Originally Posted by
Hedley
I’m not someone with skin in the game, but can JetBlue survive as a small niche carrier? Might not be the steady growth, sunshine and rainbows career path that people want, but is there room for a small mom and pop store offering a good product among the giants? I’d think that there could be.
I think many of us believed this was more or less JetBlue’s place in the market pre-Covid. I’m not sure anybody ever thought we were going to become a global powerhouse but we all expected (including management) to grow organically and to be a real national competitor and to be profitable by offering a better product than the large network carriers for a lower price. That reality changed drastically post Covid for all the reasons I think many on this forum are familiar with.
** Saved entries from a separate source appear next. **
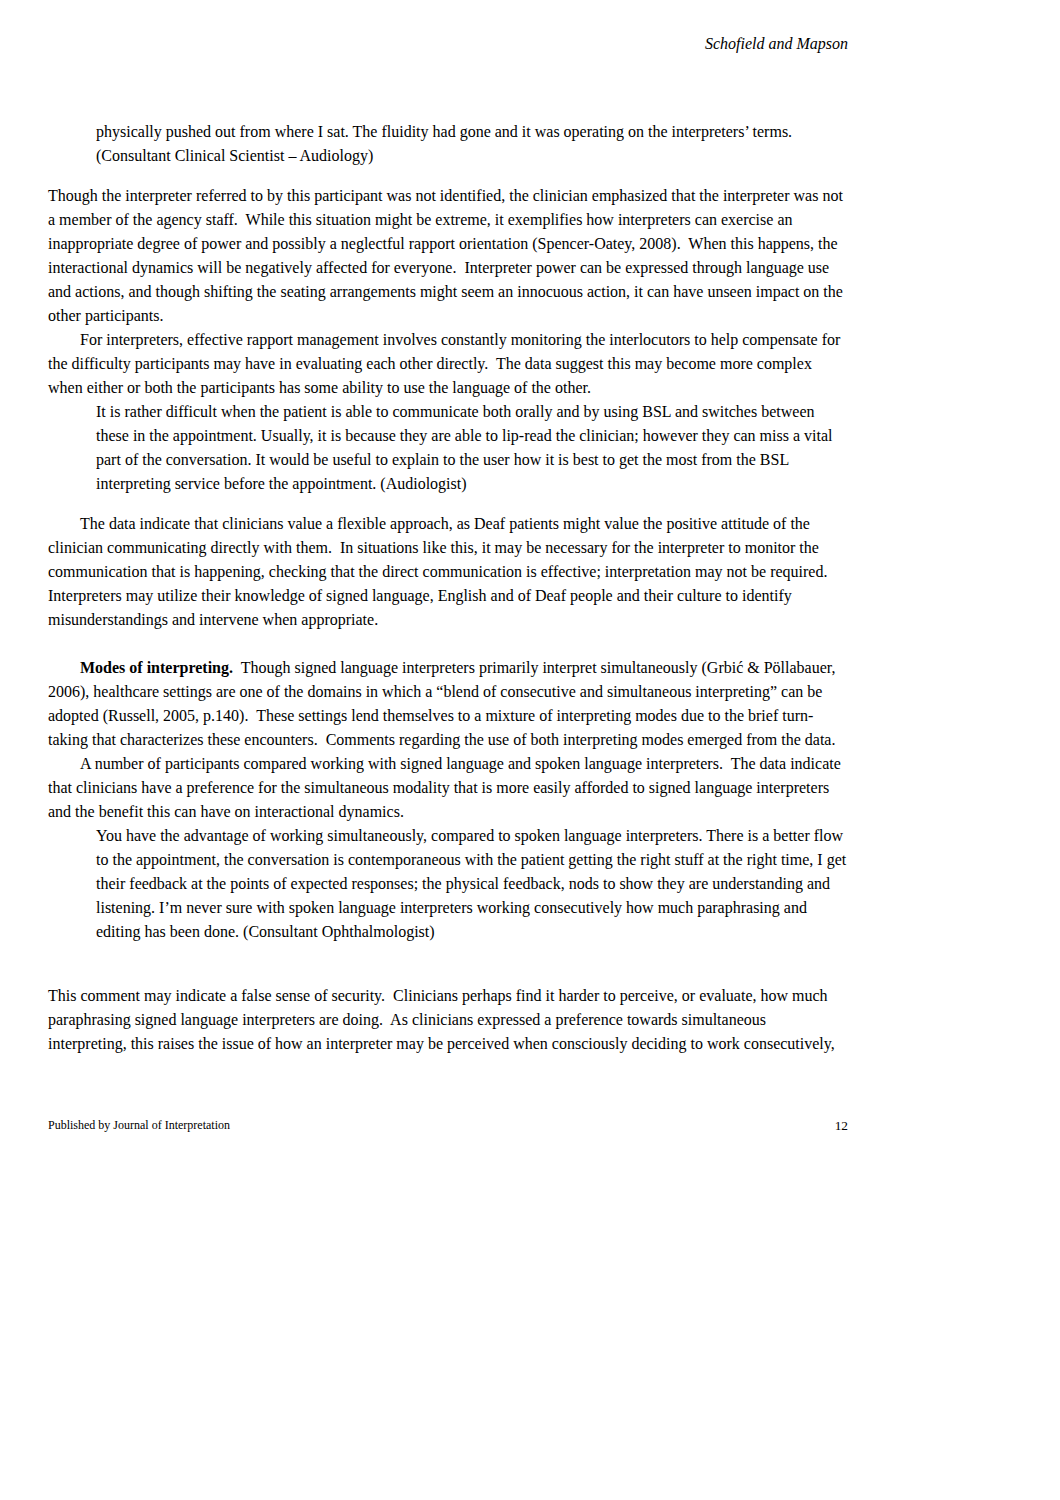Schofield and Mapson
physically pushed out from where I sat. The fluidity had gone and it was operating on the interpreters’ terms. (Consultant Clinical Scientist – Audiology)
Though the interpreter referred to by this participant was not identified, the clinician emphasized that the interpreter was not a member of the agency staff. While this situation might be extreme, it exemplifies how interpreters can exercise an inappropriate degree of power and possibly a neglectful rapport orientation (Spencer-Oatey, 2008). When this happens, the interactional dynamics will be negatively affected for everyone. Interpreter power can be expressed through language use and actions, and though shifting the seating arrangements might seem an innocuous action, it can have unseen impact on the other participants.
For interpreters, effective rapport management involves constantly monitoring the interlocutors to help compensate for the difficulty participants may have in evaluating each other directly. The data suggest this may become more complex when either or both the participants has some ability to use the language of the other.
It is rather difficult when the patient is able to communicate both orally and by using BSL and switches between these in the appointment. Usually, it is because they are able to lip-read the clinician; however they can miss a vital part of the conversation. It would be useful to explain to the user how it is best to get the most from the BSL interpreting service before the appointment. (Audiologist)
The data indicate that clinicians value a flexible approach, as Deaf patients might value the positive attitude of the clinician communicating directly with them. In situations like this, it may be necessary for the interpreter to monitor the communication that is happening, checking that the direct communication is effective; interpretation may not be required. Interpreters may utilize their knowledge of signed language, English and of Deaf people and their culture to identify misunderstandings and intervene when appropriate.
Modes of interpreting. Though signed language interpreters primarily interpret simultaneously (Grbić & Pöllabauer, 2006), healthcare settings are one of the domains in which a “blend of consecutive and simultaneous interpreting” can be adopted (Russell, 2005, p.140). These settings lend themselves to a mixture of interpreting modes due to the brief turn-taking that characterizes these encounters. Comments regarding the use of both interpreting modes emerged from the data.
A number of participants compared working with signed language and spoken language interpreters. The data indicate that clinicians have a preference for the simultaneous modality that is more easily afforded to signed language interpreters and the benefit this can have on interactional dynamics.
You have the advantage of working simultaneously, compared to spoken language interpreters. There is a better flow to the appointment, the conversation is contemporaneous with the patient getting the right stuff at the right time, I get their feedback at the points of expected responses; the physical feedback, nods to show they are understanding and listening. I’m never sure with spoken language interpreters working consecutively how much paraphrasing and editing has been done. (Consultant Ophthalmologist)
This comment may indicate a false sense of security. Clinicians perhaps find it harder to perceive, or evaluate, how much paraphrasing signed language interpreters are doing. As clinicians expressed a preference towards simultaneous interpreting, this raises the issue of how an interpreter may be perceived when consciously deciding to work consecutively,
Published by Journal of Interpretation 12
We play in some of the biggest sandboxes in the country in terms of operational cost that are consistently impacted by weather and ATC (the infamous unrelenting headwinds our leadership complains about every quarter). It makes it impossible to offer significantly better fares than larger carriers with large networks and ways to spread their cost and operation around and to do it profitably.
At some point we crossed a threshold where we are too big and our cost structure is way too high (not speaking of labor only, but the overall operational cost) to be a mom and pop operation. I think that’s why BlueDriver mentioned Breeze as being the airline you describe.
We cannot go backwards and shrink to become that airline anymore, but we also have no path to the growth we need to make our business model work outside of M&A. We are at critical mass here and I think it’s gotten to the point where even our managers, stakeholders, and most hard-core JetForward truthers understand this.